EXERCISE BRIEF:
Return only that part of the material below which starts with the line containing "CT including the" and goes on through the line containing "Mass, shape round, margins", restated exactly.

MATERIAL PROVIDED:
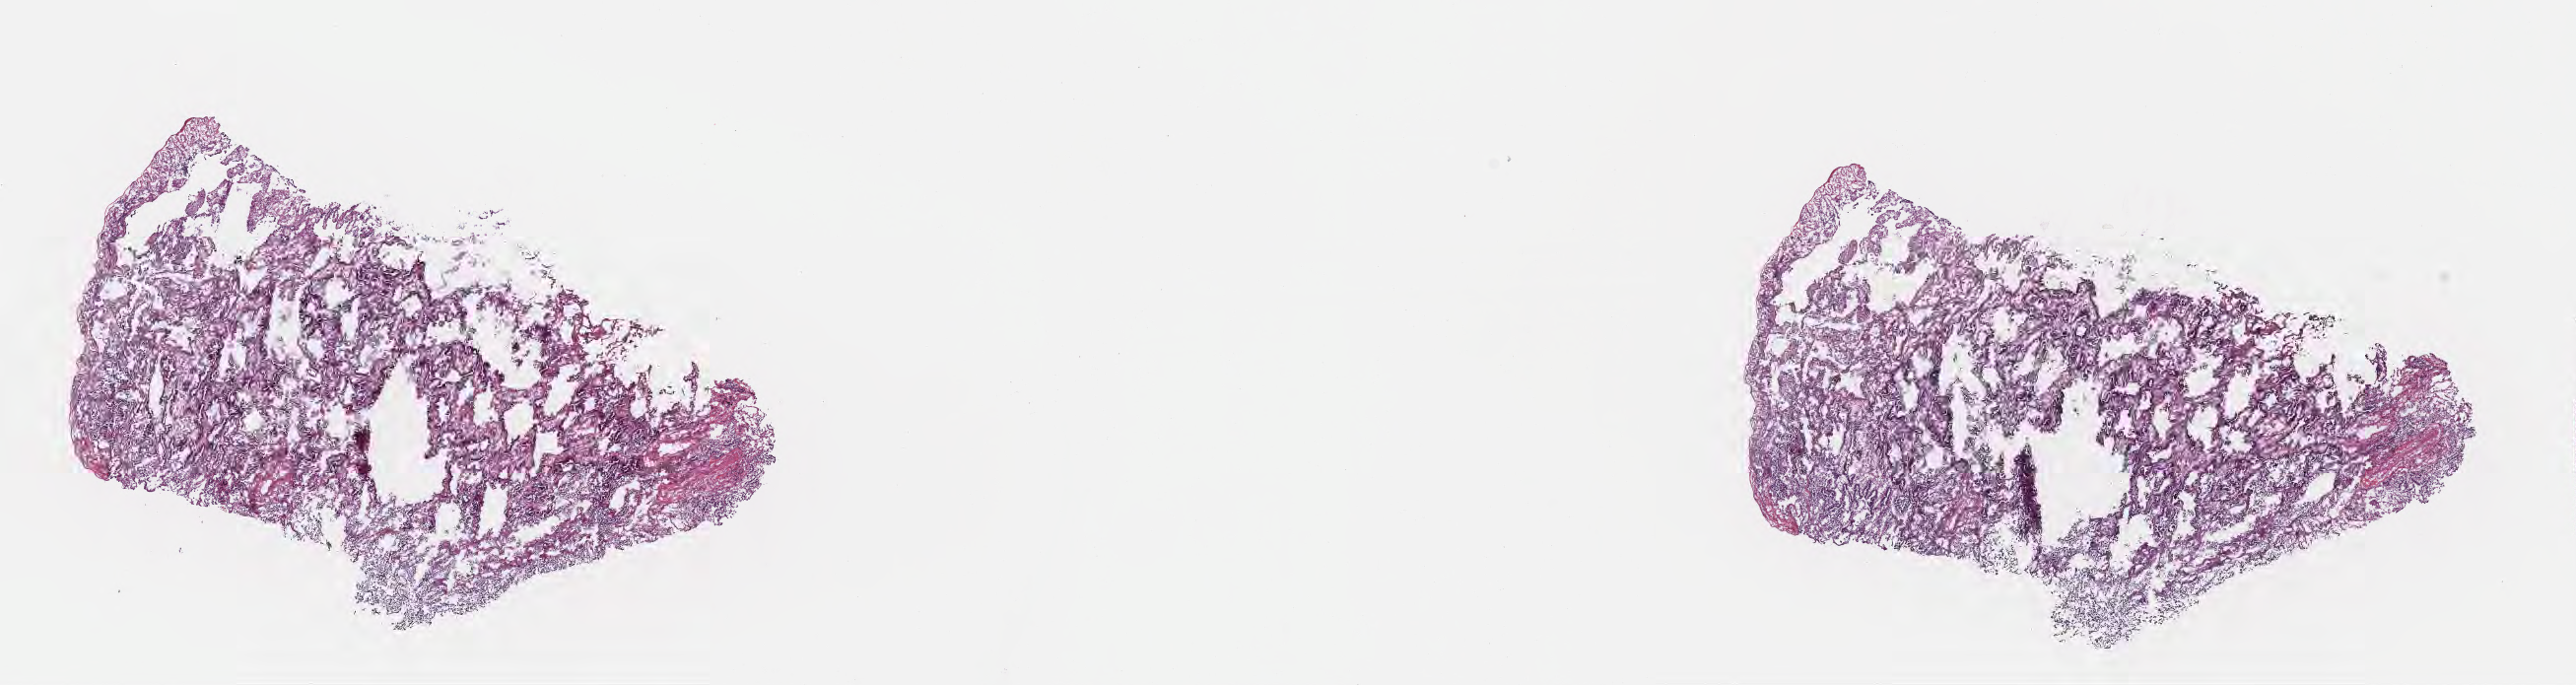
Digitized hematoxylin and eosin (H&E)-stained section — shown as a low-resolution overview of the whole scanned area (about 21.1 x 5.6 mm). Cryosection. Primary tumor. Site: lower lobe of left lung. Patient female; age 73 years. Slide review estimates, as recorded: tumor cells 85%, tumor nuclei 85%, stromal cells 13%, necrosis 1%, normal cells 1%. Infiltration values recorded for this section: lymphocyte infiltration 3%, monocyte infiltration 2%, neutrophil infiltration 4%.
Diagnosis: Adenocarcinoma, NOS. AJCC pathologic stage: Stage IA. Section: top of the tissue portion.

* * *

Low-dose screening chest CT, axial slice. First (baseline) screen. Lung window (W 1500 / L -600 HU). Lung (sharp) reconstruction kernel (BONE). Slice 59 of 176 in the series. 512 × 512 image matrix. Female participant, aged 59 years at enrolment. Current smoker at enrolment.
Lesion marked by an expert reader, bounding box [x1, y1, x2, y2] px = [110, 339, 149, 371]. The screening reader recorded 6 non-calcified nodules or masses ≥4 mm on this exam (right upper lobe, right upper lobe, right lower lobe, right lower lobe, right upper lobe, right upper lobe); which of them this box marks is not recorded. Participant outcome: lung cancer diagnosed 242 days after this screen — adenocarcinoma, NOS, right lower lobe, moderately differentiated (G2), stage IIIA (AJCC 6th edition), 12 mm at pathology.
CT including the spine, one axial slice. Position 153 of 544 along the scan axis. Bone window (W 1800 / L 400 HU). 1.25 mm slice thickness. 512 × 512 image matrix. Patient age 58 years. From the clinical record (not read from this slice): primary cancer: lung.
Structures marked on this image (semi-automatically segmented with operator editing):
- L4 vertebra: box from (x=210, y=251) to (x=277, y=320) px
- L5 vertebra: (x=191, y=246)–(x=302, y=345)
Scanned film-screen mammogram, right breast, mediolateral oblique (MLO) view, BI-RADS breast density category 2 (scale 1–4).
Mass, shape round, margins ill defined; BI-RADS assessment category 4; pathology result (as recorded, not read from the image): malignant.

==

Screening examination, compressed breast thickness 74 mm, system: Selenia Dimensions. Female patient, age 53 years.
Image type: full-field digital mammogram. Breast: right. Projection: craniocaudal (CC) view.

SOLUTION FOR THIS EXERCISE:
CT including the spine, one axial slice. Position 153 of 544 along the scan axis. Bone window (W 1800 / L 400 HU). 1.25 mm slice thickness. 512 × 512 image matrix. Patient age 58 years. From the clinical record (not read from this slice): primary cancer: lung.
Structures marked on this image (semi-automatically segmented with operator editing):
- L4 vertebra: box from (x=210, y=251) to (x=277, y=320) px
- L5 vertebra: (x=191, y=246)–(x=302, y=345)
Scanned film-screen mammogram, right breast, mediolateral oblique (MLO) view, BI-RADS breast density category 2 (scale 1–4).
Mass, shape round, margins ill defined; BI-RADS assessment category 4; pathology result (as recorded, not read from the image): malignant.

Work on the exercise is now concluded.